А особняк, оставшийся без присмотра, потихоньку разваливался и
приходил в упадок. В конце девяностых объявился потомок рода
Голубевых с документами, в которых черным по белому было написано,
что земля и дом теперь принадлежат ему. Он привел в порядок родовое
гнездо, и стал приезжать сюда пару раз в год. Все остальное время
усадьба пустовала, но иногда там устраивали мероприятия вроде
Лелькиной выставки.
Мы с Борисом нарочно приехали чуточку раньше, пока Лелькины
потенциальные клиенты не заявились смотреть на художественные
пятна.
- Аська, - Лелька, помогая мне вылезти из машины, довольно
зацокал, - выглядишь роскошно. Знаешь, ты очень впишешься в
обстановку... Слушай, - он умоляюще взглянул на меня, - а может ты
все же немножко пообщаешься с гостями, а? Ну, очень уж у тебя вид
подходящий!
Я рассмеялась и крутанулась на месте, позволяя рассмотреть себя
со всех сторон. Да, Лелька был прав. Фасон моего платья полностью
был скопирован с нарядов девятнадцатого века. Именно о нем и
говорил Борис, когда уговаривал меня поехать на выставку.
- Нет уж, - он подошел и легким, почти незаметным движением,
заключил меня в объятия и с улыбкой взглянул на Лельку, - даже не
надейся. Мы обещали оставить ее в покое, чтобы она могла спокойно
побродить по дому. А ты знаешь, приятель, я свое слово держу. - Он
подмигнул мне и, подхватив под локоток, повел к высокой мраморной
лестнице парадного входа.
- Спасибо, - улыбнулась я Борису.
- Пожалуйста, - кивнул он.

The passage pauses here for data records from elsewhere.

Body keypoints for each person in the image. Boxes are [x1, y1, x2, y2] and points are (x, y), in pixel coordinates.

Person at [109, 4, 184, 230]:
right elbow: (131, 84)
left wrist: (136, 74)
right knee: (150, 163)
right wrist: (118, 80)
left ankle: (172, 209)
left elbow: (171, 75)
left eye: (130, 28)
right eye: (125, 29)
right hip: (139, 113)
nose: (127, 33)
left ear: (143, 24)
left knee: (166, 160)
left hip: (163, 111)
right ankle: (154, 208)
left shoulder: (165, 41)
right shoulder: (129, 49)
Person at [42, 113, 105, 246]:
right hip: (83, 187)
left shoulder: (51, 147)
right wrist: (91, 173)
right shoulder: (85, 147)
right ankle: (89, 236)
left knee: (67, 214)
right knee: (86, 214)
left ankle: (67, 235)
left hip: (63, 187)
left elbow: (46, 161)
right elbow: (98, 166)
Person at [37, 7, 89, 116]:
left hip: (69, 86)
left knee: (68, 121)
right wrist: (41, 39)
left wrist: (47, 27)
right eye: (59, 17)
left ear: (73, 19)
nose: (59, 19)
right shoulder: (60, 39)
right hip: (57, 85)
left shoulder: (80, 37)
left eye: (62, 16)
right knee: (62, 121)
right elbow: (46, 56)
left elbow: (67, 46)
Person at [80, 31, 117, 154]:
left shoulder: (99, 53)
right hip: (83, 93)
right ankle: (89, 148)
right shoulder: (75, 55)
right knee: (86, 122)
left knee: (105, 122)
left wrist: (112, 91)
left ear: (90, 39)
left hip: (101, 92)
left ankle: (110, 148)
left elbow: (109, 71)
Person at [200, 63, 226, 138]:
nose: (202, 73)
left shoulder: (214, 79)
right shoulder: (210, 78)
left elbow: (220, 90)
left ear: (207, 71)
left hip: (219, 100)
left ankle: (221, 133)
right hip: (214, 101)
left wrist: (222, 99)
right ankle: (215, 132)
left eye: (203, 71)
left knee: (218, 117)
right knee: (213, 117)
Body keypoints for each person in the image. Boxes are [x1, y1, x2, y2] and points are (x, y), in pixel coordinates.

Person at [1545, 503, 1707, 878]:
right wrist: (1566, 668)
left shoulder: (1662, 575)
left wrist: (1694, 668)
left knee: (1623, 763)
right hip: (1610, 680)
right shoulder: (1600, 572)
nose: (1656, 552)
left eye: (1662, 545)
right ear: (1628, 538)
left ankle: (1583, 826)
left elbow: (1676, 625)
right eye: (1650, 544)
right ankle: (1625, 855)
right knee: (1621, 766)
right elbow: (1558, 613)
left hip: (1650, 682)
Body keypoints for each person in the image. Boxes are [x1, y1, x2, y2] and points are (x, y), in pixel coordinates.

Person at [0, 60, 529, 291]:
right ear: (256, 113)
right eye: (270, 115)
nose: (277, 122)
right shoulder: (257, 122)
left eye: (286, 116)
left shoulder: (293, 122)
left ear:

А потом добавил тихо, - ты же знаешь,
Ась, ради тебя я готов на все. Даже на то, чего старательно избегал
всю свою жизнь...
Я ничего не ответила, только сильнее сжала его руку. Мне было
понятно, о чем он говорит. Так получилось, что мы оба, дожив до
сорока с гаком лет, так и не обзавелись семьей. А сейчас, через год
после нашей встречи я впервые в жизни была уверена, что хочу
провести всю свою жизнь с этим человеком. И, судя по всему, он
тоже... в груди сладко замерло.
Лелькины «картины» встречали нас буквально с порога. Они висели
в простенках между высокими витражными окнами просторного фойе,
стояли на подставках вдоль стен, прикрывая от гостей хозяйские
диваны, столики и кресла. Все же я зря наговаривала на друга
детства. Вкус у Лельки был отменный. Несмотря на нелепый по своей
сути вид, художественные пятна соуса и горчицы непостижимым образом
вписывались в интерьер. И я поняла, почему Лелькины покупатели
приезжали к нему снова. Мне даже захотелось пройти и посмотреть
картины. Но вокруг них щебетали и восторженно попискивали
длинноногие молодые студентки художественного колледжа в коротких,
на грани приличия, мини-платьях в облипку. Рядом с ними в свои
сорок, да еще в наряде из позапрошлого века, я буду выглядеть
выжившей из ума старухой, пропахшей нафталином.